First post here and a newbie, wannabe re investor. I have been educating myself for the past 6 months, reading books, blogs, listening to podcasts etc. I feel like I've maintained an objective point of view throughout and have taken steps to learn how to analyze properties without the emotion. In the past 6 months, I have evolved from long term investment, SFR (I was ok with break even) to multifamily units that cash flow. I have capital available to get started. Taking the next step is proving to be the most difficult. For every post I read about investing for cash flow (and surviving any down cycle), I see a post on the impending "correction" or "bubble." For every post about investing where you know and live (if it makes sense), I see one on out of state investing for better cash flow opportunities.

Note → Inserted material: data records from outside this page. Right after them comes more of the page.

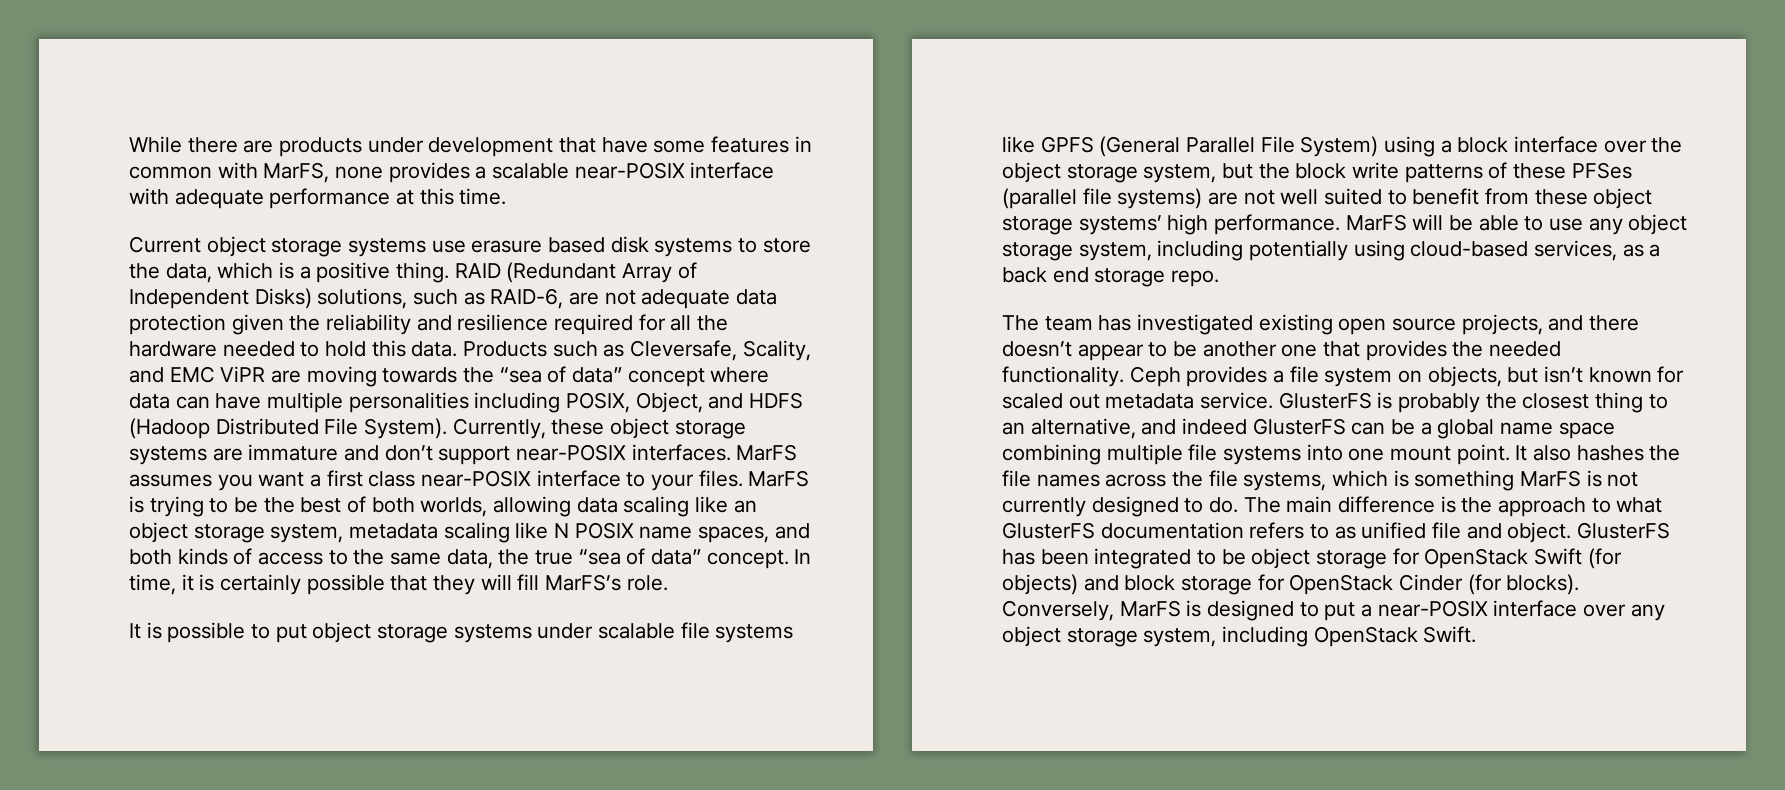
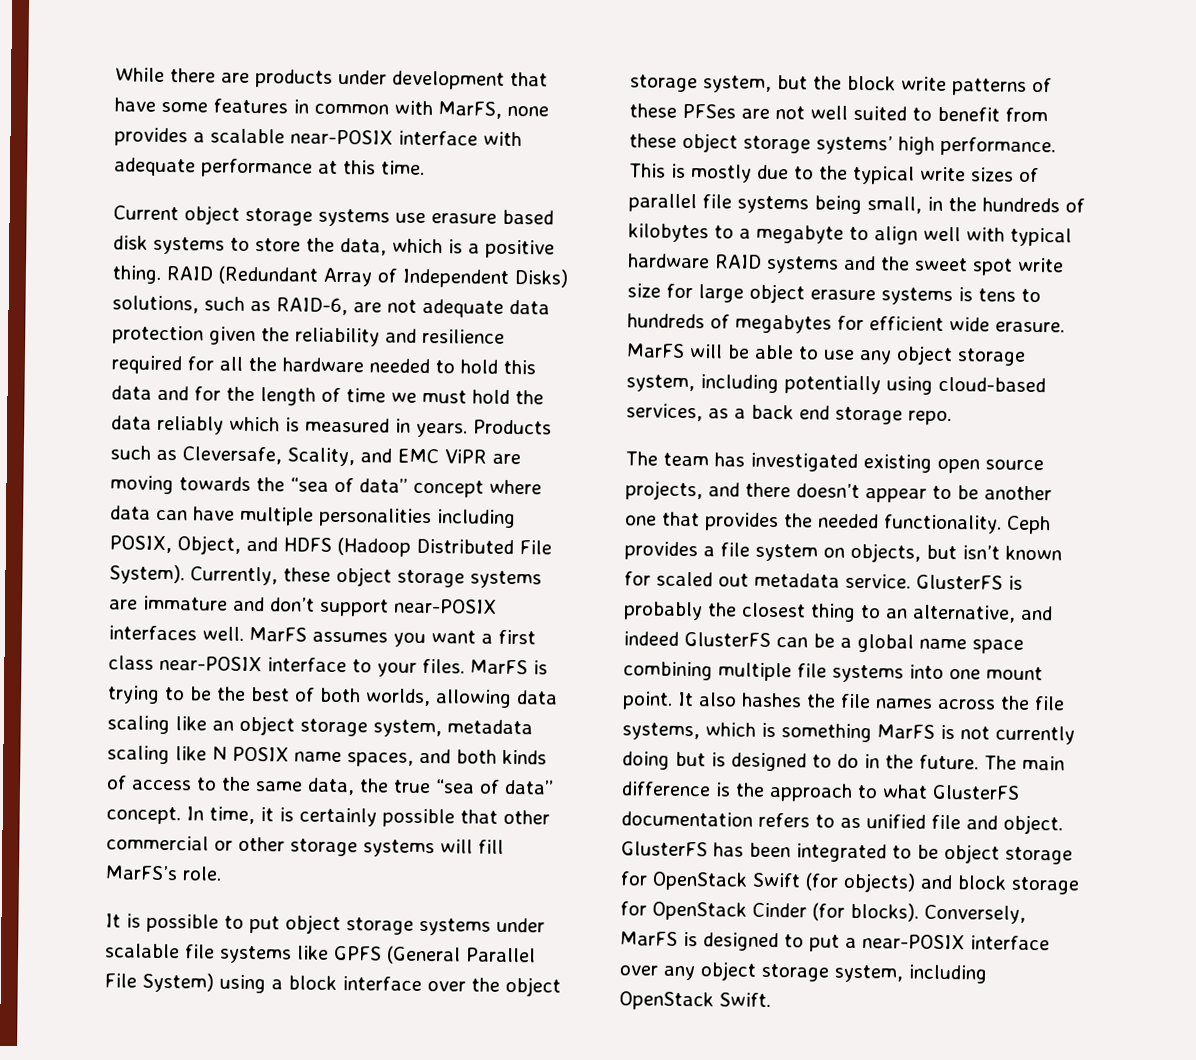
[411,341,458,357] data. -> [111,385,544,406] [111,415,468,438] data and for the length of time we must hold the data reliably which is measured in years.
[631,444,731,461] interfaces. -> [108,625,244,641] interfaces well.
[433,575,476,595] they -> [503,809,550,825] [106,835,435,858] other commercial or other storage systems
[1002,188,1203,209] (parallel file systems) -> (736, 111) none
(1341, 224) none -> [629,163,1039,185] [628,193,1085,215] [628,223,1072,247] [628,253,1064,276] [627,283,1041,306] [627,313,1065,334] This is mostly due to the typical write sizes of parallel file systems being small, in the hundreds of kilobytes to a megabyte to align well with typical hardware RAID systems and the sweet spot write size for large object erasure systems is tens to hundreds of megabytes for efficient wide erasure.
[1091,496,1239,517] designed to do. -> [622,751,979,772] doing but is designed to do in the future.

I am having difficulty reconciling every pro/con argument there is out there. Its just too easy to talk yourself out of taking action when you over analyze. I can anticipate the response from this post will be something to the extent of identify your goals, establish your criteria and go get it. My problem is, that my re market (I live in San Diego) is simply not meeting my demands/terms, however unrealistic they may be. Does that mean the timing is simply not right for me or should I take what the market is giving me and come up with more realistic expectations (i.e.: less cash flow or lower ROI).

An overwhelming number of "experts" have claimed that we are at or nearing the top of the cycle. Objectively, it seems imprudent to want to jump in right now. A few years from now, will I say I should have jumped in in 2017 or will I say, good thing I waited? I am interested in learning where folks draw the line between analysis paralysis and proper due diligence.